ChatGPT-maker U-turns on threat to leave EU over AI law


OpenAI chief executive Sam AltmanImage source, Getty Images

Image caption,

OpenAI chief executive Sam Altman

By Shiona McCallum and Chris Vallance

Technology reporters

The boss of the company behind ChatGPT has said it has no plans to leave Europe.

OpenAI CEO Sam Altman U-turned on a threat he made earlier this week to leave the block if it becomes too hard to comply with upcoming laws on artificial intelligence (AI).

The EU’s planned legislation could be the first to legislate on AI which the tech boss said was “over-regulating”.

But he backtracked after wide-spread coverage of his comments.

“We are excited to continue to operate here and of course have no plans to leave,” he tweeted.

The proposed law could require generative AI companies to reveal which copyrighted material had been used to train their systems to create text and images.

Many in the creative industries accuse AI companies of using the work of artists, musicians and actors to train systems to imitate their work.

But Mr Altman is worried it would be technically impossible for OpenAI to comply with some of the AI Act’s safety and transparency requirements, according to Time magazine.

Image source, Future Publishing/Getty Images

Image caption,

A demonstrator outside UCL, where Sam Altman spoke

At an event at University College London on Wednesday, Mr Altman added he was optimistic AI could create more jobs and reduce inequality.

He also met Prime Minister Rishi Sunak and the heads of AI companies DeepMind and Anthropic to discuss the technology’s risks – from disinformation to national security and even “existential threats” – and the voluntary actions and regulation required to manage them.

Some experts fear super-intelligent AI systems could threaten humanity’s existence.

But Mr Sunak said AI could “positively transform humanity” and “deliver better outcomes for the British public, with emerging opportunities in a range of areas to improve public services”.

Image source, No10 Downing Street

Image caption,

AI bosses met the prime minister at No 10

At the G7 summit in Hiroshima, the leaders of the US, UK, Germany, France, Italy, Japan and Canada agreed creating “trustworthy” AI must be “an international endeavour”.

And before any EU legislation comes into effect, the European Commission aims to develop an AI pact with Google’s parent company, Alphabet.

International cooperation is vital to regulating AI, according to EU industry chief Thierry Breton, who met with Google chief executive Sundar Pichai in Brussels.

“Sundar and I agreed that we cannot afford to wait until AI regulation actually becomes applicable – and to work together with all AI developers to already develop an AI pact on a voluntary basis ahead of the legal deadline,” Mr Breton said.

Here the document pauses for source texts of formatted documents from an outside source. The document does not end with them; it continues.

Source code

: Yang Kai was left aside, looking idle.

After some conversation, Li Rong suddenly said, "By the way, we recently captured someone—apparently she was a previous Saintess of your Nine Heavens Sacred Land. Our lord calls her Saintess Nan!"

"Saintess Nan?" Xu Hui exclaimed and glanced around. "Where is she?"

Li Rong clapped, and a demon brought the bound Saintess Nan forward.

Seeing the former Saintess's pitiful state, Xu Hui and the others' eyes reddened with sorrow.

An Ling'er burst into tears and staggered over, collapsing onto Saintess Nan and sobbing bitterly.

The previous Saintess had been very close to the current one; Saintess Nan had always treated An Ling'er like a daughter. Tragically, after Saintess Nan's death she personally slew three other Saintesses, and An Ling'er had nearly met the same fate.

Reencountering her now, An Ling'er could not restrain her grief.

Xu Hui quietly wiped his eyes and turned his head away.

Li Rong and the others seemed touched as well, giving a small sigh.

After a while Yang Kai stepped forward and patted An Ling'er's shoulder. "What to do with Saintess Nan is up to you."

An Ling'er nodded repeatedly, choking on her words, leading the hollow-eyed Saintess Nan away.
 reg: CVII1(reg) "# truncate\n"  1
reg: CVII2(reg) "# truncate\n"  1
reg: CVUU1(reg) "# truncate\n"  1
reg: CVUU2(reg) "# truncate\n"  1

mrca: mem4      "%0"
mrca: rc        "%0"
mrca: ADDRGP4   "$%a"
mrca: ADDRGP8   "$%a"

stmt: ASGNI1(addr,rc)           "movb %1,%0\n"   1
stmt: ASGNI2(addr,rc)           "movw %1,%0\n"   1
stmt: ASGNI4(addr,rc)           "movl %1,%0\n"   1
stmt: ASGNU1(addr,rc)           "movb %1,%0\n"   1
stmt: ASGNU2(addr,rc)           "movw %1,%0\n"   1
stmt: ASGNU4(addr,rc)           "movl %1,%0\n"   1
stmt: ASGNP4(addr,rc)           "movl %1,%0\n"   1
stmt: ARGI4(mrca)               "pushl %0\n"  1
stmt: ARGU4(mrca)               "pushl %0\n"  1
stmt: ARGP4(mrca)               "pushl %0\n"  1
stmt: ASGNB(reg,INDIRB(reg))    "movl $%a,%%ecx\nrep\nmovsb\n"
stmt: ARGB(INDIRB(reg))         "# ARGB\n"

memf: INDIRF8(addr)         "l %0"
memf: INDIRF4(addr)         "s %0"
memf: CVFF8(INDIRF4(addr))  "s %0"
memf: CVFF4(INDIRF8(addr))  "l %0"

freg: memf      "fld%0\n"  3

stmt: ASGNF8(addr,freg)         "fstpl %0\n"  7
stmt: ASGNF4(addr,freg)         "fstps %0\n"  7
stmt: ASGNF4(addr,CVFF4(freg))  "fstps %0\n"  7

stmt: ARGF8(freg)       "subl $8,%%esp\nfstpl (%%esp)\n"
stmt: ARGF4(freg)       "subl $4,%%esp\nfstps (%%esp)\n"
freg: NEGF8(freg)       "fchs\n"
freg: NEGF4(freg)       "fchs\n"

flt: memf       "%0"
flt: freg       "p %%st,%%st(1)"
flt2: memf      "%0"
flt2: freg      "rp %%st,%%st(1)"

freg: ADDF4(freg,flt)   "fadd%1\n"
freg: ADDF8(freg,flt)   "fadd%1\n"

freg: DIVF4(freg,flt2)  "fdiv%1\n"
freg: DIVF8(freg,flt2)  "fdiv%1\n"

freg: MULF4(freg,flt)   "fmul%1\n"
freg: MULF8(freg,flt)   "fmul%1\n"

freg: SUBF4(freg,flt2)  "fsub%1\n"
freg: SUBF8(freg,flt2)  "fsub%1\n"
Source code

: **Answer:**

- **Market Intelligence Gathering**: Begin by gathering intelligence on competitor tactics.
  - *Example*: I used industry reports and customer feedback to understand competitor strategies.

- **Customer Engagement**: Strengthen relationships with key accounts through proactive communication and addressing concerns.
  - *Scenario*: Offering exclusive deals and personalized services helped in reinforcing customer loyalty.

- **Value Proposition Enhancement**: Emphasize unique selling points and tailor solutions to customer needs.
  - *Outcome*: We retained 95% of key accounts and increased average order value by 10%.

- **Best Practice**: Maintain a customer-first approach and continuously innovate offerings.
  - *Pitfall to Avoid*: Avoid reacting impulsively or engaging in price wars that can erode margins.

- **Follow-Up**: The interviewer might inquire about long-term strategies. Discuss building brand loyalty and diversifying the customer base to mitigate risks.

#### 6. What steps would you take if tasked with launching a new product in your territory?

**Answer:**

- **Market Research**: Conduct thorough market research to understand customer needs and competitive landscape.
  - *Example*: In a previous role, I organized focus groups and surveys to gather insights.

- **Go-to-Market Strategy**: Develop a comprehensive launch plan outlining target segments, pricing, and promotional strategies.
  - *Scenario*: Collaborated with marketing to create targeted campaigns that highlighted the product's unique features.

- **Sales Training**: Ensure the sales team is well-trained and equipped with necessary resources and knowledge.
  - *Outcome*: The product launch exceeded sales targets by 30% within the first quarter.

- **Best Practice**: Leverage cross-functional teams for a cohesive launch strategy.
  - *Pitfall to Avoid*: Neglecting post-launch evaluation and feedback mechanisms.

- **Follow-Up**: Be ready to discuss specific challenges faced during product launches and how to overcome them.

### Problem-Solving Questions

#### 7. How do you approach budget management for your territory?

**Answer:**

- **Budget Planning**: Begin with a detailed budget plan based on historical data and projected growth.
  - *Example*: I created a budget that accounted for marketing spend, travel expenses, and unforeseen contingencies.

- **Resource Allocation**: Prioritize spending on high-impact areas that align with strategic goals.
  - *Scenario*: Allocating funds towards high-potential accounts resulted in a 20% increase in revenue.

Silicon Valley veteran, author and O’Reilly Media founder Tim O’Reilly said the best start would be mandating transparency and building regulatory institutions to enforce accountability.

“AI fearmongering, when combined with its regulatory complexity, could lead to analysis paralysis,” he said.

“Companies creating advanced AI must work together to formulate a comprehensive set of metrics that can be reported regularly and consistently to regulators and the public, as well as a process for updating those metrics as new best practices emerge.”